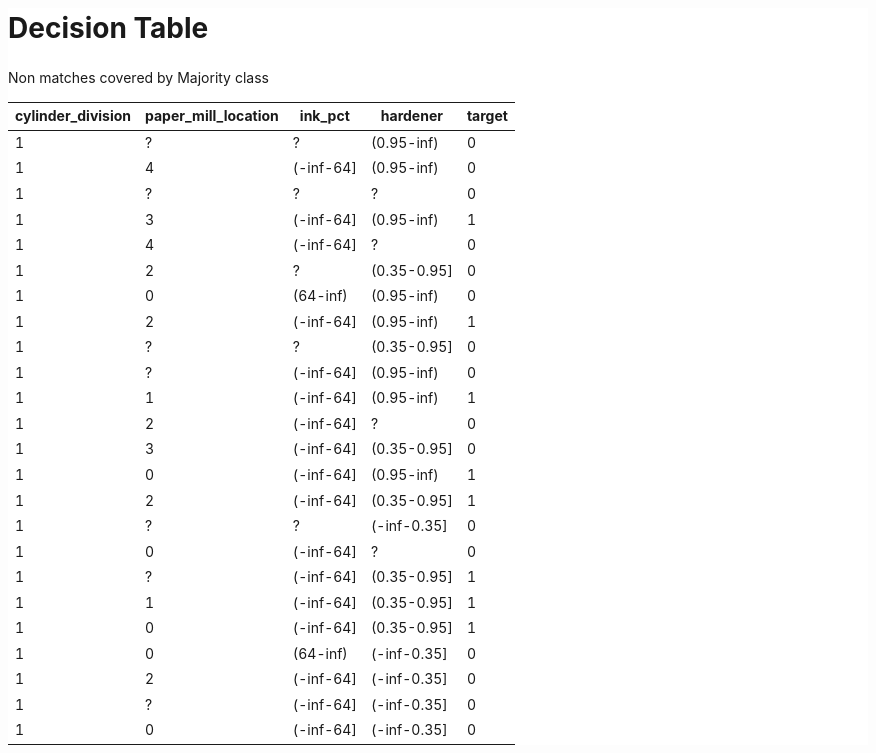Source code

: 
# Decision Table

Non matches covered by Majority class

cylinder_division|paper_mill_location|ink_pct|hardener|target
---|---|---|---|---
1|?|?|(0.95-inf)|0
1|4|(-inf-64]|(0.95-inf)|0
1|?|?|?|0
1|3|(-inf-64]|(0.95-inf)|1
1|4|(-inf-64]|?|0
1|2|?|(0.35-0.95]|0
1|0|(64-inf)|(0.95-inf)|0
1|2|(-inf-64]|(0.95-inf)|1
1|?|?|(0.35-0.95]|0
1|?|(-inf-64]|(0.95-inf)|0
1|1|(-inf-64]|(0.95-inf)|1
1|2|(-inf-64]|?|0
1|3|(-inf-64]|(0.35-0.95]|0
1|0|(-inf-64]|(0.95-inf)|1
1|2|(-inf-64]|(0.35-0.95]|1
1|?|?|(-inf-0.35]|0
1|0|(-inf-64]|?|0
1|?|(-inf-64]|(0.35-0.95]|1
1|1|(-inf-64]|(0.35-0.95]|1
1|0|(-inf-64]|(0.35-0.95]|1
1|0|(64-inf)|(-inf-0.35]|0
1|2|(-inf-64]|(-inf-0.35]|0
1|?|(-inf-64]|(-inf-0.35]|0
1|0|(-inf-64]|(-inf-0.35]|0


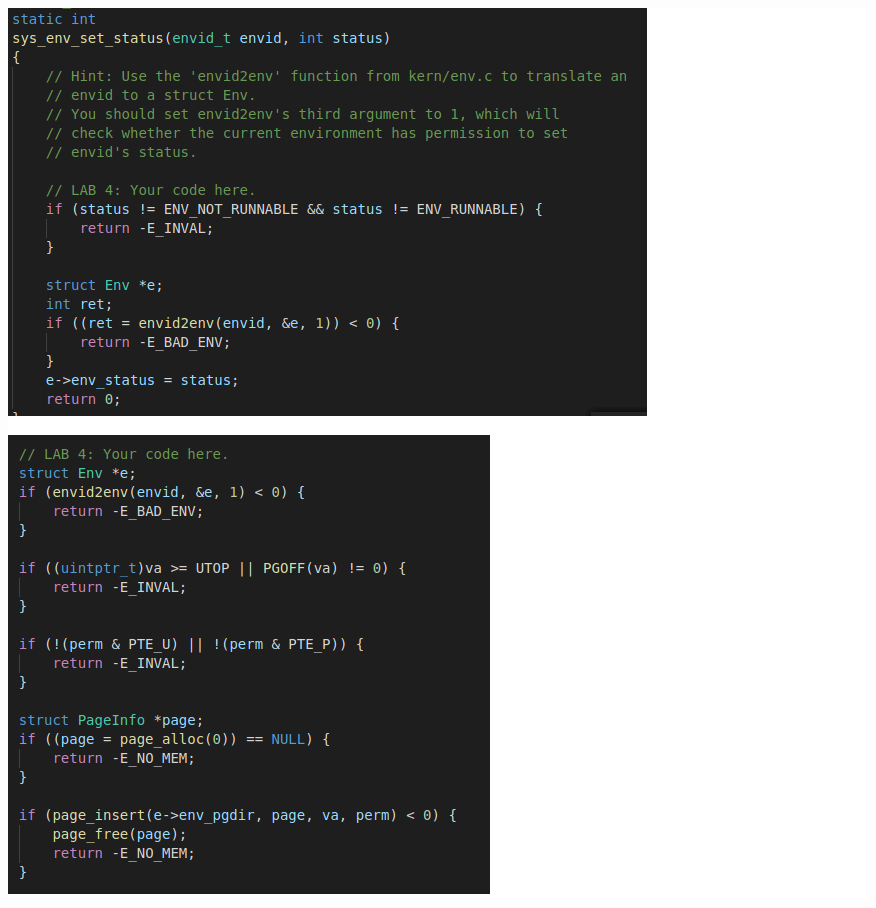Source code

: ![image-20201214130100992](image-20201214130100992.png)

![image-20201214130115168](image-20201214130115168.png)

= = = = =

== Task details ==
How many lines in the listing above have the word "image" in them? Count them and give the number alone.

== Answer box ==
2